Jeff co-founded the Weather Underground in 1995 while working on his Ph.D. He flew with the NOAA Hurricane Hunters from 1986-1990.
By: Dr. Jeff Masters , 2:06 PM GMT on October 24, 2008
The tropical Atlantic is relatively quiet today, though an area of disturbed weather has developed in the extreme southern Caribbean. This disturbance will move westward over Nicaragua and Costa Rica today, bringing heavy rains of 2-4 inches. The heavy rains that have plagued Honduras, northern Guatemala, and Belize in recent days appear likely to take a break today, although a low pressure area still lingers over the Western Caribbean. The death toll now stands at 44 from two weeks of heavy rains triggered by last week's Tropical Depression Sixteen and this week's tropical disturbance 91L. Hardest hit is Honduras, where 23 are dead and some 193,000 persons have been affected. Approximately 23,000 persons were evacuated of which 19,800 are in shelters. More than 340 houses were destroyed and 4,300 were damaged, with 157 roads damaged or destroyed. The past week's flooding has also killed four in Guatemala, seven in Costa Rica, four in Nicaragua, two in Belize, and four in El Salvador.

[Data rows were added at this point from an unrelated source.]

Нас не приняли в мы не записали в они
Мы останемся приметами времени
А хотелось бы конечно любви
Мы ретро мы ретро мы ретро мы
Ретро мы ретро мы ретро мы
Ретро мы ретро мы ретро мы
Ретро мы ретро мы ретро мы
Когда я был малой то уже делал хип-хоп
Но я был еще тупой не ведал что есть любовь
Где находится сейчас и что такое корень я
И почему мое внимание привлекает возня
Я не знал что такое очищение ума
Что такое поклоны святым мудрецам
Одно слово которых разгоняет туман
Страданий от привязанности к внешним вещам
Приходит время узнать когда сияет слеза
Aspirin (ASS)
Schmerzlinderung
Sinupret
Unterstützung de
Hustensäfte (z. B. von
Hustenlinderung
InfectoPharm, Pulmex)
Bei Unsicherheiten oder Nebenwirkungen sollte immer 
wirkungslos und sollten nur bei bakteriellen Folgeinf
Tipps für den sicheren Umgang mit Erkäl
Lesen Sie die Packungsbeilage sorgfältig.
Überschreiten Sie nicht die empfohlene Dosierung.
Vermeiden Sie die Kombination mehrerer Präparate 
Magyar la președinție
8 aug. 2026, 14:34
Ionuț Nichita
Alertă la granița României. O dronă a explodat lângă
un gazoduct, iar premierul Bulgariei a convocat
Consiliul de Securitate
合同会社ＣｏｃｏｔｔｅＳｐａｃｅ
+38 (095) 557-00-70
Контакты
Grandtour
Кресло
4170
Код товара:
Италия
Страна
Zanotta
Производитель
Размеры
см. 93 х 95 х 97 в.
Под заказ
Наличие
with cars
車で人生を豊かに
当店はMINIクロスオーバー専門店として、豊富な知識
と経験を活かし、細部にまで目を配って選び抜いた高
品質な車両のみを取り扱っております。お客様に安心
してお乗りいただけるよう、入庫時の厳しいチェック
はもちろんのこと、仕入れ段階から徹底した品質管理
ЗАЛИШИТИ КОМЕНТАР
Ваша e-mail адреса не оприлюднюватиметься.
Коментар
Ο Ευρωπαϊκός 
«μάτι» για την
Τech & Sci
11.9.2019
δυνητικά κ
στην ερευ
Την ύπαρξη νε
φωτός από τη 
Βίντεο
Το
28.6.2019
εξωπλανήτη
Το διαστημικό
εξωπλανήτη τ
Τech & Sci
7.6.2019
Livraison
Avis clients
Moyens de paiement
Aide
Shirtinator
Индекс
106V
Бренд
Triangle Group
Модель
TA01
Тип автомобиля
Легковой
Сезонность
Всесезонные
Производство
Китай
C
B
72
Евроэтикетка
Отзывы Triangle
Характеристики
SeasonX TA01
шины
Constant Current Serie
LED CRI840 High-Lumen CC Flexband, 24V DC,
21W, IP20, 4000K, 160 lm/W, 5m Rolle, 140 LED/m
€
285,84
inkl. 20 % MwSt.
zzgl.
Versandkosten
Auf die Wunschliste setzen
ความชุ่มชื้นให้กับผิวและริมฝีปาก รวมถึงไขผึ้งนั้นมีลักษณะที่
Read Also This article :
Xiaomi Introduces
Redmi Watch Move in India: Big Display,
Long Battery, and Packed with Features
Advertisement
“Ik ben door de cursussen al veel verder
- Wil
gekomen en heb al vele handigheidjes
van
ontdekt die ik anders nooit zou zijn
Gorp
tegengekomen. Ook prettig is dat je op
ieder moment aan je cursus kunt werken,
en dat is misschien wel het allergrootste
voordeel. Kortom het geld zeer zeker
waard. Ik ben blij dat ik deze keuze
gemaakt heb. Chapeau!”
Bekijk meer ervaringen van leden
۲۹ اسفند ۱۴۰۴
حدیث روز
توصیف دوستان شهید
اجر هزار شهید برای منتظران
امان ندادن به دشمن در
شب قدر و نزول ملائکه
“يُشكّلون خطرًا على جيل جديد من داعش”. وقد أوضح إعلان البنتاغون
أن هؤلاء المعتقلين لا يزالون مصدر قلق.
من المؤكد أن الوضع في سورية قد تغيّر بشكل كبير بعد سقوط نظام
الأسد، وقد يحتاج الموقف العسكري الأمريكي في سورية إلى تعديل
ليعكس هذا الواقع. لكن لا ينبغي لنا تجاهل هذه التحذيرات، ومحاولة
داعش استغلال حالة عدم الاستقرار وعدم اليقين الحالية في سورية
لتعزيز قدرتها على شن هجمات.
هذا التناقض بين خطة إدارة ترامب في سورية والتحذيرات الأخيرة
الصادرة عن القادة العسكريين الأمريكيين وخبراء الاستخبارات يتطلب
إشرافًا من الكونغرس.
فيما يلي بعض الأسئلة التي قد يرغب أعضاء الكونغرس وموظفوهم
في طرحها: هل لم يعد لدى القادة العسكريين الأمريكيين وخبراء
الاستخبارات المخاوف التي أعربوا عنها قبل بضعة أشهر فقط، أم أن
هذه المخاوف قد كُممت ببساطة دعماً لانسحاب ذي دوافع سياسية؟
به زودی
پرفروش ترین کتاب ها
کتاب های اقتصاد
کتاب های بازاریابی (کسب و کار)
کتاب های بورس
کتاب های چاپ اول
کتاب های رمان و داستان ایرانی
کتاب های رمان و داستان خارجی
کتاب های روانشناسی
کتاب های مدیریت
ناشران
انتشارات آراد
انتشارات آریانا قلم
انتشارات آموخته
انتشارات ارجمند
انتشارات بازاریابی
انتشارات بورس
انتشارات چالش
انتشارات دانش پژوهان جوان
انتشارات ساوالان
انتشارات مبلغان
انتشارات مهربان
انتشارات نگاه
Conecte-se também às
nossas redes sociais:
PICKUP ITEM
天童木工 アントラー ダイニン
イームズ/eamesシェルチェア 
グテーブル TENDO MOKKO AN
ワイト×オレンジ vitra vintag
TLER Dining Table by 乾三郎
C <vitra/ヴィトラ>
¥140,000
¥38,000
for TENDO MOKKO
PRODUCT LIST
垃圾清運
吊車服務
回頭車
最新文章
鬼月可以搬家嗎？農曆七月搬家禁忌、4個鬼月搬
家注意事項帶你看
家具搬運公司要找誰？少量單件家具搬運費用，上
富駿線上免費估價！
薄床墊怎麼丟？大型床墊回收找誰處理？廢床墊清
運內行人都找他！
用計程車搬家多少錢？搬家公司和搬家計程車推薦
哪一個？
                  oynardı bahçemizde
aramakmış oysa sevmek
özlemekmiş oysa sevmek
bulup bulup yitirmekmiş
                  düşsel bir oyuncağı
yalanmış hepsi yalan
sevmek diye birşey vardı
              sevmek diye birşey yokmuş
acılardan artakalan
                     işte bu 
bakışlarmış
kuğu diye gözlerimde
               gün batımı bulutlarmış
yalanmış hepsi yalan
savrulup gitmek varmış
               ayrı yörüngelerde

Figure 1. Total rainfall amounts over Guatemala have been as high as 16 inches over the northern portion of the country the past week. Image credit: Norman E. Avila, climaya.com.
Persistent low pressure and sporadic heavy rains will continue over the Western Caribbean for the next ten days. A strong cold front is expected to push southward into the area next Tuesday, and the tail end of this cold front could serve as the nucleus for a new tropical disturbance that will generate another round of very heavy rains for Honduras, northern Guatemala, and Belize late next week. Wind shear is expected to be in the low to medium range over the Western Caribbean next week (Figure 2), so we will need to be concerned with a possible tropical storm forming by the middle of next week along the old front. High wind shear is expected north of the Caribbean during the coming two weeks, and it is unlikely that any tropical storms will be able to affect the U.S. during the coming two weeks--with the possible exception of South Florida. No computer models are forecasting tropical storm development anywhere in the Atlantic over the next seven days.
Figure 2. Forecast wind shear for Monday night Ocober 27, 2008, at 8 pm EDT, as generated by the GFS model with its 00Z run on Friday October 24, 2008. The shear is shown in meters per second (multiply by two to make a rough conversion to knots). Low wind shear (darker red colors) are expected over the Western Caribbean next week, which may allow tropical storm development. Very high wind shear associated with a southern dip in the jet stream will protect the U.S. against any tropical storms that might develop.
Friday update on the Hurricane Ike portlight.org charity effort
A fully packed 26-foot truck loaded with an estimated $200,000 worth of donated goods dropped much of those supplies off yesterday in Bridge City, Texas. Today, the Portlight truck will head to the Chambers County, Texas distribution center between 9:30 and 11:00 am, and drop off the rest of the supplies. These goods will go to residents on the hard-hit Bolivar Peninsula. You can follow the mission's progress through a newly set-up web site:
On Saturday, from noon to 3 pm CDT, Portlight will be providing a free meal for 400-500 Bolivar Peninsula residents.
I'll have an update Saturday morning.